Acute Cer treatment does not affect HERG protein levels. A: HEK-293 cells were treated with either 10 μM Cer or DihydroCer for the durations indicated. Densitometric values of the mature 155-kDa band were normalized with GAPDH levels and are shown below a representative gel (n = 3). B: HEK-293 cells stably expressing HERG were treated with 10 μM Cer for the durations indicated. Cells were then treated with biotin to bind proteins expressed on the cell surface, followed by treatment with streptavidine beads. Protein bound to streptavidine beads was separated, and equal protein was loaded on the gel and probed for HERG. A representative blot is shown above, with normalized and averaged densitometer values shown in the bar graph below (n = 3). All data were normalized to the Cntl value for that run, and only the value at 24-h Cer treatment was statistically different from Cntl. *P < 0.05.

Fig. 6.

Cer localizes HERG channels to lipid rafts. HERG expressing HEK-293 cells was treated with either Cntl solution (A) or 10 μM Cer (B) for 10 min, and lipid microdomains were isolated by detergent-free sucrose gradient method (highlighted by rectangles). The 12 fractions from top to bottom were probed for HERG and the lipid raft marker caveolin 1 (Cav1) with anti-HERG and anti-Cav1 antibodies. C: lipid raft fractions (fractions 4 and 5) were quantified and expressed as %total protein in the 12 fractions (n = 3). *P < 0.05.

Fig. 7.

Cholesterol depletion abrogates the effect of Cer on HERG kinetics.
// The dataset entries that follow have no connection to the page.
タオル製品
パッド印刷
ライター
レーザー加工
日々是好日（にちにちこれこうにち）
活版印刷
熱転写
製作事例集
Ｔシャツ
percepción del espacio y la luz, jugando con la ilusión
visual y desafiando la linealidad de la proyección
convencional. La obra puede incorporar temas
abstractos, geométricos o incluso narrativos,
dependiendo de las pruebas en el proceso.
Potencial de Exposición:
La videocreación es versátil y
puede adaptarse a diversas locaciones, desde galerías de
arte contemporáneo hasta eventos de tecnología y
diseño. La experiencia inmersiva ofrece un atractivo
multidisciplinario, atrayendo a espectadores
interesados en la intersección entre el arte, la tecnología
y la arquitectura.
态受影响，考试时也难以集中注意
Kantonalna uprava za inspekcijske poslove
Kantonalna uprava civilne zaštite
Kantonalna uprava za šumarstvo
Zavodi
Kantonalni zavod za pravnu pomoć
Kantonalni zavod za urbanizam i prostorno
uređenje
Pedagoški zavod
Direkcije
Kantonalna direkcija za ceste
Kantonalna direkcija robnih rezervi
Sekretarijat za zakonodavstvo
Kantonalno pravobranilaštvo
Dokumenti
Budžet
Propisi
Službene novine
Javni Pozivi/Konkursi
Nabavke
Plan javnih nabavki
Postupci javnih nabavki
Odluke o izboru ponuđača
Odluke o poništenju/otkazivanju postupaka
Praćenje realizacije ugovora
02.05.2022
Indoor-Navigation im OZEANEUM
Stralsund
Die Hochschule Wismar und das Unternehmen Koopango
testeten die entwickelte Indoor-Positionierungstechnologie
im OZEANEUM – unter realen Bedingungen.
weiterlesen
HERG-expressing cells were pretreated for 30 min with either 5 mM methyl-β-cyclodextrin (MβCD; n = 5) or 5 mM MβCD conjugated with cholesterol (Chol; n = 6) prior to Cer application. Cer-induced changes in V_1/2 (A), fast deactivation τ (B), and slow deactivation τ (C) are depicted. *P < 0.05; **P < 0.01.

Fig. 8.

The model reproduces the kinetic effects of ceramide on I_HERG. A: the left shift in the V_1/2 and the I_HERG inhibition (11%) induced by Cer model (●) are compared with values from the Cntl model (□). Currents were measured at −40 mV following 5-s steps to the indicated voltage. The smooth lines represent single Boltzmann equation fits to generate V_1/2 = −4.5 and −10.2 mV and slope = 9 and 9 for Cntl and Cer, respectively. B: model reproduces the Cer-induced acceleration of HERG deactivation.